--- About this exercise ---
Every entry must be output exactly as it is written.

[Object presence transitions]
================
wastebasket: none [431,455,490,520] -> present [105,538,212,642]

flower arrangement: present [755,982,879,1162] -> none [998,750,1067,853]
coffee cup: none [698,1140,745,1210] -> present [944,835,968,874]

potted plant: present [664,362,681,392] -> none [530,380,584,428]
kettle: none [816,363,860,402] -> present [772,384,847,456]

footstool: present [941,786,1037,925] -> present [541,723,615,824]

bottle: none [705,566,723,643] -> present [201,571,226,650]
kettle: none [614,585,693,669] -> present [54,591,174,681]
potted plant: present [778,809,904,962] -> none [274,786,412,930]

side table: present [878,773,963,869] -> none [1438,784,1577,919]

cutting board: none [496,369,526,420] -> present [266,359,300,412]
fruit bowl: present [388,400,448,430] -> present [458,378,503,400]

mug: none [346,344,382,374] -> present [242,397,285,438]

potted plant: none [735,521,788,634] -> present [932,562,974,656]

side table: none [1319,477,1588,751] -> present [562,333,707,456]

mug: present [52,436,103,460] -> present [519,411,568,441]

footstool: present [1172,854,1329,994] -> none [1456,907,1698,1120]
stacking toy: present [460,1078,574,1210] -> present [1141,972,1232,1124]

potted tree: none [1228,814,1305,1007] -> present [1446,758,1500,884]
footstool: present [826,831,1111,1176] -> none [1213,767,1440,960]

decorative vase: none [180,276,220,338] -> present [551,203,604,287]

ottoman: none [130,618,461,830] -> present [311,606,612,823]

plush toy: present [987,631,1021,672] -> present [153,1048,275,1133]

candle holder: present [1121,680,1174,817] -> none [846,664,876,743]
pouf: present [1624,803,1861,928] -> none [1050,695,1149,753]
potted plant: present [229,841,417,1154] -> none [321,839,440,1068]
================
--- Reply to the task ---
wastebasket: none [431,455,490,520] -> present [105,538,212,642]

flower arrangement: present [755,982,879,1162] -> none [998,750,1067,853]
coffee cup: none [698,1140,745,1210] -> present [944,835,968,874]

potted plant: present [664,362,681,392] -> none [530,380,584,428]
kettle: none [816,363,860,402] -> present [772,384,847,456]

footstool: present [941,786,1037,925] -> present [541,723,615,824]

bottle: none [705,566,723,643] -> present [201,571,226,650]
kettle: none [614,585,693,669] -> present [54,591,174,681]
potted plant: present [778,809,904,962] -> none [274,786,412,930]

side table: present [878,773,963,869] -> none [1438,784,1577,919]

cutting board: none [496,369,526,420] -> present [266,359,300,412]
fruit bowl: present [388,400,448,430] -> present [458,378,503,400]

mug: none [346,344,382,374] -> present [242,397,285,438]

potted plant: none [735,521,788,634] -> present [932,562,974,656]

side table: none [1319,477,1588,751] -> present [562,333,707,456]

mug: present [52,436,103,460] -> present [519,411,568,441]

footstool: present [1172,854,1329,994] -> none [1456,907,1698,1120]
stacking toy: present [460,1078,574,1210] -> present [1141,972,1232,1124]

potted tree: none [1228,814,1305,1007] -> present [1446,758,1500,884]
footstool: present [826,831,1111,1176] -> none [1213,767,1440,960]

decorative vase: none [180,276,220,338] -> present [551,203,604,287]

ottoman: none [130,618,461,830] -> present [311,606,612,823]

plush toy: present [987,631,1021,672] -> present [153,1048,275,1133]

candle holder: present [1121,680,1174,817] -> none [846,664,876,743]
pouf: present [1624,803,1861,928] -> none [1050,695,1149,753]
potted plant: present [229,841,417,1154] -> none [321,839,440,1068]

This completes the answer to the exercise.